A brief word about traveling the Alaskan Highway. In my opinion after having driven up and down this highway four times, the Al-Can is something to be savored. If you get into too much of a rush trying to do 300-500 miles a day you will miss many of those special moments that this road cutting through some of the most rural area's in all of North America has to offer. You need to realize that most of the animal activity, bear, moose, bison, caribou, Dall sheep and whatever else takes place around dawn and dusk, and I can not emphisize that enough. What does that mean to you as a traveler you might want to plan to be at certain locations around those times. Another thing along those lines are the beautiful sunrises and sunsets on the Al-Can. During summer especially those who are west bound these sunsets last for hours going from golden yellows to reds and eventually to deep purples it seems like every hill that you cross the sky is completely different. Interestingly enough if you can get a shot of this over a body of water (Lake, stream, or river) the water will reflect and intensify the sunset's colors.


  This marker is in plain sight along the Alaskan Highway so you really can'y miss it.

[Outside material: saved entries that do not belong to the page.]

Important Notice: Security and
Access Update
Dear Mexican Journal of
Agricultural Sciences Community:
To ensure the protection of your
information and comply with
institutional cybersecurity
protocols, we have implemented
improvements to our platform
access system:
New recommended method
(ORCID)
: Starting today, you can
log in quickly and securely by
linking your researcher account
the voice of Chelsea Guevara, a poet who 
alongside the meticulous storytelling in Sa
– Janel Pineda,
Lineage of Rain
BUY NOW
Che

However if you do want a get a photo of the actual mile "0" marker you will have to park and walk 1 block south onto Main Street. Unlike the photo you see on local post cards there are no RCMP officers standing by it. In order to get a good shot of this landmark you'll need to stand out in the intersection while cars drive past you.

And while you're standing there, you might as well get a shot of the Alaska Hotel and Pub. The colorful building makes a nice shot.

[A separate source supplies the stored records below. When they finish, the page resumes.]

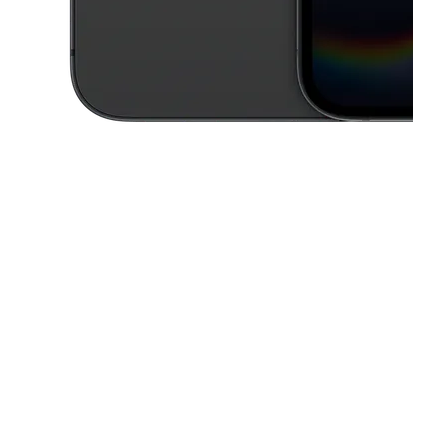
This carousel contains a column of small thumbnails. Selecting a thu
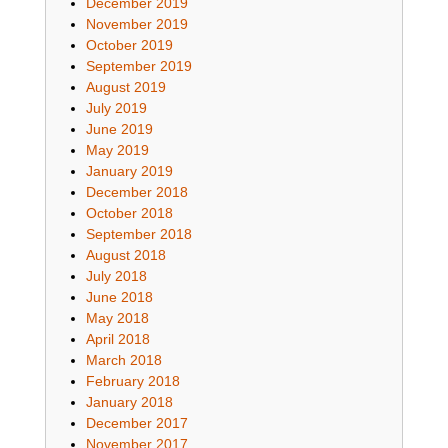
December 2019
November 2019
October 2019
September 2019
August 2019
July 2019
June 2019
May 2019
January 2019
December 2018
October 2018
September 2018
August 2018
July 2018
June 2018
May 2018
April 2018
March 2018
February 2018
January 2018
December 2017
November 2017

This structure old farm house is Dawson Creek's Visitor Center. The place has a warm friendly staff and an astonishing amount of pamphlets and literature on tourist sites along the Al-Can, and in Alaska. They also have their own web site and respond personally to all e-mail questions about Dawson Creek and the Al-Can.

Interestingly there is a map on the front lawn of he visitor's center showing that the Al-Can actually passes through five national parks in Canada.